Thanks for the reply. You are right. I shouldn't have ended the trip early. It won't happen again. But I think you are wrong about the ratings not updating but once a week. I've only driven for 3 days. Last Friday was my first day. So on Friday, I had a 5 star rating since I'd never driven before. Saturday morning I had a 4.97 rating. By Sunday morning I had the 4.44 rating. Saturday night was the night that I picked up a a half a dozen different rides from bars including the unhappy lady. Now I have no idea which others have given me lower than a 5 rating. It could have been anyone that didn't get offered a water or didn't like the way I was dressed or the size of my car. Who knows.


----------



## BlkGeep (Dec 7, 2014)

Actually can you help out the community and report if your ratings are updating that frequently, might be the case for newer drivers. I have a feeling your just starting across the update day for your market so it looks that way. Welcome to the forum!


----------



## BlkGeep (Dec 7, 2014)

BTW, you actually run a Jeep for Uber?


----------



## Jeep Daddy (Jan 10, 2015)

BlkGeep said:


> BTW, you actually run a Jeep for Uber?


Thanks for the welcome. You could be right. No, I don't drive the Jeep. I have a Jeep Wrangler now and not the CJ7 that I'm pictured with here. I sold the CJ but have not got a good shot of me next to my newer Jeep. I drive a Honda Civic for Uber. It's the hybrid model.


----------



## BlkGeep (Dec 7, 2014)

Gotcha, had to ask...for what should be obvious reasons.

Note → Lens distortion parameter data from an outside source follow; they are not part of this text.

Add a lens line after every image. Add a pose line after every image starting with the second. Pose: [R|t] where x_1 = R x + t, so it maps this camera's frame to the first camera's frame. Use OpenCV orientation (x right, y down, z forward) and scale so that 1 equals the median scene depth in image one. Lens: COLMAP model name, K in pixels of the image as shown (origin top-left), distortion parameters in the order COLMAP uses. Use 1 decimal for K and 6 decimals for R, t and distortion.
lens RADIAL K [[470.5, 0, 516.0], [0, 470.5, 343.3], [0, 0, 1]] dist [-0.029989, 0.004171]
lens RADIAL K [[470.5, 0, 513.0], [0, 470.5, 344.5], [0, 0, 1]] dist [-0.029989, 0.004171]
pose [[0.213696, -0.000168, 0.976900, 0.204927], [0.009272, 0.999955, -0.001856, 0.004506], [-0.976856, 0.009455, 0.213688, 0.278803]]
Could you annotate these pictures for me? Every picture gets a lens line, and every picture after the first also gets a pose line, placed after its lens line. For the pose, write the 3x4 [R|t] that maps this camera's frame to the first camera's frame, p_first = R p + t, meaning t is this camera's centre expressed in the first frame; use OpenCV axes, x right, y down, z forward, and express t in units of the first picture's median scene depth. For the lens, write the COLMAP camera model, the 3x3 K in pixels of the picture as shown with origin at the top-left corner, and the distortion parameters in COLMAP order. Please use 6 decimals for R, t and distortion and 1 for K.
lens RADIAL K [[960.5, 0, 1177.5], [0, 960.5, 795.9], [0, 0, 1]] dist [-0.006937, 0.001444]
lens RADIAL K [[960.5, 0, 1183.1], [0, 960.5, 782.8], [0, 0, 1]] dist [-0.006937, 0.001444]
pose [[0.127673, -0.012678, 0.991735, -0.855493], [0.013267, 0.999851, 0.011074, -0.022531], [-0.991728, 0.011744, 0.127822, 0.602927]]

When I'm not posting here, I'm usually posting in JeepForum although not about Uber! Been slowly building a WK for the last few years. Later...


----------



## Jeep Daddy (Jan 10, 2015)

BlkGeep said:


> Gotcha, had to ask...for what should be obvious reasons.
> 
> When I'm not posting here, I'm usually posting in JeepForum although not about Uber! Been slowly building a WK for the last few years. Later...


I post in JeepForum too. I haven't lately but I go by Jeep Daddy there too. Now I have an 04 Jeep Wrangler Rubicon, 5 1/2 long arm, 35's, rock sliders, winch, skids, etc. I love my Jeep.


----------



## BlkGeep (Dec 7, 2014)

Me too, used to drive Chevy but won't ever go back. OME 3" 32s. I've had my Grand Cherokee in places other people look at me like I'm nuts, it's more capable than I have the balls to test.


----------



## CityGirl (Nov 29, 2014)

Jeep lover here too. Though mine is pretty and I don't take it off road, I'm prepared to in an emergency, because these babies are serious off roaders


----------